PAGE TEXT
-.-.-
This patch adds the VSX scalar floating point compare ordered
and unordered instructions.

Signed-off-by: Tom Musta <tommusta@gmail.com>
Reviewed-by: Richard Henderson <address@hidden>
---
 target-ppc/fpu_helper.c |   39 +++++++++++++++++++++++++++++++++++++++
 target-ppc/helper.h     |    2 ++
 target-ppc/translate.c  |    4 ++++
 3 files changed, 45 insertions(+), 0 deletions(-)

diff --git a/target-ppc/fpu_helper.c b/target-ppc/fpu_helper.c
index 54c47c8..eb5d878 100644
--- a/target-ppc/fpu_helper.c
+++ b/target-ppc/fpu_helper.c
@@ -2249,3 +2249,42 @@ VSX_MADD(xvnmaddasp, 4, float32, f32, NMADD_FLGS, 1, 0)
 VSX_MADD(xvnmaddmsp, 4, float32, f32, NMADD_FLGS, 0, 0)
 VSX_MADD(xvnmsubasp, 4, float32, f32, NMSUB_FLGS, 1, 0)
 VSX_MADD(xvnmsubmsp, 4, float32, f32, NMSUB_FLGS, 0, 0)
+
+#define VSX_SCALAR_CMP(op, ordered)                                      \
+void helper_##op(CPUPPCState *env, uint32_t opcode)                      \
+{                                                                        \
+    ppc_vsr_t xa, xb;                                                    \
+    uint32_t cc = 0;                                                     \
+                                                                         \
+    getVSR(xA(opcode), &xa, env);                                        \
+    getVSR(xB(opcode), &xb, env);                                        \
+                                                                         \
+    if (unlikely(float64_is_any_nan(xa.f64[0]) ||                        \
+                 float64_is_any_nan(xb.f64[0]))) {                       \
+        if (float64_is_signaling_nan(xa.f64[0]) ||                       \
+            float64_is_signaling_nan(xb.f64[0])) {                       \
+            fload_invalid_op_excp(env, POWERPC_EXCP_FP_VXSNAN, 0);       \
+        }                                                                \
+        if (ordered) {                                                   \
+            fload_invalid_op_excp(env, POWERPC_EXCP_FP_VXVC, 0);         \
+        }                                                                \
+        cc = 1;                                                          \
+    } else {                                                             \
+        if (float64_lt(xa.f64[0], xb.f64[0], &env->fp_status)) {         \
+            cc = 8;                                                      \
+        } else if (!float64_le(xa.f64[0], xb.f64[0], &env->fp_status)) { \
+            cc = 4;                                                      \
+        } else {                                                         \
+            cc = 2;                                                      \
+        }                                                                \
+    }                                                                    \
+                                                                         \
+    env->fpscr &= ~(0x0F << FPSCR_FPRF);                                 \
+    env->fpscr |= cc << FPSCR_FPRF;                                      \
+    env->crf[BF(opcode)] = cc;                                           \
+                                                                         \
+    helper_float_check_status(env);                                      \
+}
+
+VSX_SCALAR_CMP(xscmpodp, 1)
-.-.-
ACTIVITIES
**A)** Write down, character for character, the part of the VSX compare patch that opens with the words containing "diff --git a/target-ppc/fpu_helper.c" and closes with "NMSUB_FLGS, 0, 0)".
**B)** Extend the VSX compare patch, picking up right after its last line.
The data after the VSX compare patch plays no part in any of this.

THE DATA
-.-.-
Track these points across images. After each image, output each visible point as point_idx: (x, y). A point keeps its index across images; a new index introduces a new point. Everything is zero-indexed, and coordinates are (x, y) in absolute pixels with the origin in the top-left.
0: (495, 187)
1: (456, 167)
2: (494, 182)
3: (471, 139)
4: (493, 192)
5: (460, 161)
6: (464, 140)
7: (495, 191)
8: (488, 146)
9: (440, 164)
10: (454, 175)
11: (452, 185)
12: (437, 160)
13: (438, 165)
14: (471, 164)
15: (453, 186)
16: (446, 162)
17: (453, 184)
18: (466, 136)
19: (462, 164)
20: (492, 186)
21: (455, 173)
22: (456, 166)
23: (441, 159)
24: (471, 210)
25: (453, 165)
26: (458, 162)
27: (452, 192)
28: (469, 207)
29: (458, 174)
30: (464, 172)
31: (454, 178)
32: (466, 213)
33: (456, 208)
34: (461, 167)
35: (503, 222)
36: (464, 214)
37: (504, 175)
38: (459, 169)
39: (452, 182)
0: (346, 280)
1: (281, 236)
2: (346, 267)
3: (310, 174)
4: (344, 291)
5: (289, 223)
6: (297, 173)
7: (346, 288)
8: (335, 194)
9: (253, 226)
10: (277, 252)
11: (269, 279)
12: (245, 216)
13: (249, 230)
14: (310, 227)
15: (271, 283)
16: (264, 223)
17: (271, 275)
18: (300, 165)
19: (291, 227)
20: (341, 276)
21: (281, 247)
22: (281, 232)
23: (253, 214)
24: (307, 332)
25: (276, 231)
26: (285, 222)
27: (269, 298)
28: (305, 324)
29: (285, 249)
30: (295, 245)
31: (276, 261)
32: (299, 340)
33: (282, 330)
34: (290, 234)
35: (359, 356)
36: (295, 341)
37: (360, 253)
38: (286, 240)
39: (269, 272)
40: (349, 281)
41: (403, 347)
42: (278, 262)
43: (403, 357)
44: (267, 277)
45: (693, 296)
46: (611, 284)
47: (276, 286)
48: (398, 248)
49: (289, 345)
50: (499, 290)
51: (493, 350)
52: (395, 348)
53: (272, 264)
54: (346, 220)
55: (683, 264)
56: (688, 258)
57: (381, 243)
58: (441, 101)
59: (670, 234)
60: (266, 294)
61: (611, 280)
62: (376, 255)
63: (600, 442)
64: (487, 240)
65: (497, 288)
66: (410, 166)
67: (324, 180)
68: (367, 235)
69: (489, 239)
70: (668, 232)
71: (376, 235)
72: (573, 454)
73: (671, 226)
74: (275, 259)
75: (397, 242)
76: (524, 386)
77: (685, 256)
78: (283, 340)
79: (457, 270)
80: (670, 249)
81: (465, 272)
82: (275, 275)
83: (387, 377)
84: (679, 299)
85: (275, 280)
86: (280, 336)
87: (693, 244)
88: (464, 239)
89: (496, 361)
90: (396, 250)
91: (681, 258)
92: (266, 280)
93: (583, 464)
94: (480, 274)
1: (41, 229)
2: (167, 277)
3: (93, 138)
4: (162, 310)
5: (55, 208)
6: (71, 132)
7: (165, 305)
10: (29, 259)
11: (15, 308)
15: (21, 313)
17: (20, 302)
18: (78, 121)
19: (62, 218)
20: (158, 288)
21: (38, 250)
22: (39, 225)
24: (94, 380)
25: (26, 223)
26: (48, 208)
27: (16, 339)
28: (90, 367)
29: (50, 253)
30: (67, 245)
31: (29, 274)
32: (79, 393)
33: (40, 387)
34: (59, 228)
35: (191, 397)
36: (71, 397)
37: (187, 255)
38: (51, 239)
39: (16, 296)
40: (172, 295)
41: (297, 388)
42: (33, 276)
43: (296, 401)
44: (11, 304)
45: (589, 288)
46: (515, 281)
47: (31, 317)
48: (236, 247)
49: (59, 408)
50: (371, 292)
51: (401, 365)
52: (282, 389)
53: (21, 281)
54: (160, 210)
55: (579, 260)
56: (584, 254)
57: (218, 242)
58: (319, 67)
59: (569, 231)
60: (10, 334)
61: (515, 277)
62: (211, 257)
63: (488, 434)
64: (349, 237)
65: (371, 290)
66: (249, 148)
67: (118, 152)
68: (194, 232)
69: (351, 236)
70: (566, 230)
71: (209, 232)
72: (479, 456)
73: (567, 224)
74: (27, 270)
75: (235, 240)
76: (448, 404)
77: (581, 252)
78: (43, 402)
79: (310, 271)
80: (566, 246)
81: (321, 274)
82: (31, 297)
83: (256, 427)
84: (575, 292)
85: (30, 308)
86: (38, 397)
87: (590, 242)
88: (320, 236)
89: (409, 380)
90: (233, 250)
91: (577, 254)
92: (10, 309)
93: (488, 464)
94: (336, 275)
-.-.-
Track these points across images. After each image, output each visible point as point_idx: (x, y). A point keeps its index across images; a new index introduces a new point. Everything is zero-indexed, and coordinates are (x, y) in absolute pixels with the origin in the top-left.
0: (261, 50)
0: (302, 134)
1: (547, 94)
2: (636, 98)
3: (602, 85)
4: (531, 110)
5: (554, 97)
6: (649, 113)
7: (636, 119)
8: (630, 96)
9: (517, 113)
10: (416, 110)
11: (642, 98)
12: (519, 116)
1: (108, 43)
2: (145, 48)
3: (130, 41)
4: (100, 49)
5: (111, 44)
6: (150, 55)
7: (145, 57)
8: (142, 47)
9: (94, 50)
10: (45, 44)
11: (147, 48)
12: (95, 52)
-.-.-
ACTIVITY ANSWERS
**A)**
diff --git a/target-ppc/fpu_helper.c b/target-ppc/fpu_helper.c
index 54c47c8..eb5d878 100644
--- a/target-ppc/fpu_helper.c
+++ b/target-ppc/fpu_helper.c
@@ -2249,3 +2249,42 @@ VSX_MADD(xvnmaddasp, 4, float32, f32, NMADD_FLGS, 1, 0)
 VSX_MADD(xvnmaddmsp, 4, float32, f32, NMADD_FLGS, 0, 0)
 VSX_MADD(xvnmsubasp, 4, float32, f32, NMSUB_FLGS, 1, 0)
 VSX_MADD(xvnmsubmsp, 4, float32, f32, NMSUB_FLGS, 0, 0)

**B)**
+VSX_SCALAR_CMP(xscmpudp, 0)
diff --git a/target-ppc/helper.h b/target-ppc/helper.h
index 7368908..cd72388 100644
--- a/target-ppc/helper.h
+++ b/target-ppc/helper.h
@@ -268,6 +268,8 @@ DEF_HELPER_2(xsnmaddadp, void, env, i32)
 DEF_HELPER_2(xsnmaddmdp, void, env, i32)
 DEF_HELPER_2(xsnmsubadp, void, env, i32)
 DEF_HELPER_2(xsnmsubmdp, void, env, i32)
+DEF_HELPER_2(xscmpodp, void, env, i32)
+DEF_HELPER_2(xscmpudp, void, env, i32)
 
 DEF_HELPER_2(xvadddp, void, env, i32)
 DEF_HELPER_2(xvsubdp, void, env, i32)
diff --git a/target-ppc/translate.c b/target-ppc/translate.c
index 1b47099..9325a4c 100644
--- a/target-ppc/translate.c
+++ b/target-ppc/translate.c
@@ -7321,6 +7321,8 @@ GEN_VSX_HELPER_2(xsnmaddadp, 0x04, 0x14, 0, PPC2_VSX)
 GEN_VSX_HELPER_2(xsnmaddmdp, 0x04, 0x15, 0, PPC2_VSX)
 GEN_VSX_HELPER_2(xsnmsubadp, 0x04, 0x16, 0, PPC2_VSX)
 GEN_VSX_HELPER_2(xsnmsubmdp, 0x04, 0x17, 0, PPC2_VSX)
+GEN_VSX_HELPER_2(xscmpodp, 0x0C, 0x05, 0, PPC2_VSX)
+GEN_VSX_HELPER_2(xscmpudp, 0x0C, 0x04, 0, PPC2_VSX)
 
 GEN_VSX_HELPER_2(xvadddp, 0x00, 0x0C, 0, PPC2_VSX)
 GEN_VSX_HELPER_2(xvsubdp, 0x00, 0x0D, 0, PPC2_VSX)
@@ -10056,6 +10058,8 @@ GEN_XX3FORM(xsnmaddadp, 0x04, 0x14, PPC2_VSX),
 GEN_XX3FORM(xsnmaddmdp, 0x04, 0x15, PPC2_VSX),
 GEN_XX3FORM(xsnmsubadp, 0x04, 0x16, PPC2_VSX),
 GEN_XX3FORM(xsnmsubmdp, 0x04, 0x17, PPC2_VSX),
+GEN_XX2FORM(xscmpodp,  0x0C, 0x05, PPC2_VSX),
+GEN_XX2FORM(xscmpudp,  0x0C, 0x04, PPC2_VSX),
 
 GEN_XX3FORM(xvadddp, 0x00, 0x0C, PPC2_VSX),
 GEN_XX3FORM(xvsubdp, 0x00, 0x0D, PPC2_VSX),
-- 
1.7.1

^ permalink raw reply related	[flat|nested] 26+ messages in thread

* [Qemu-devel] [V5 PATCH 18/22] target-ppc: Add VSX xmax/xmin Instructions
  2014-01-02 22:21 [Qemu-devel] [V5 PATCH 00/22] target-ppc: PowerPC VSX Stage 3 Tom Musta
                   ` (16 preceding siblings ...)
  2014-01-02 22:21 ` [Qemu-devel] [V5 PATCH 17/22] target-ppc: Add VSX xscmp*dp Instructions Tom Musta
@ 2014-01-02 22:21 ` Tom Musta
  2014-01-02 22:21 ` [Qemu-devel] [V5 PATCH 19/22] target-ppc: Add VSX Vector Compare Instructions Tom Musta
                   ` (4 subsequent siblings)
  22 siblings, 0 replies; 26+ messages in thread
From: Tom Musta @ 2014-01-02 22:21 UTC (permalink / raw)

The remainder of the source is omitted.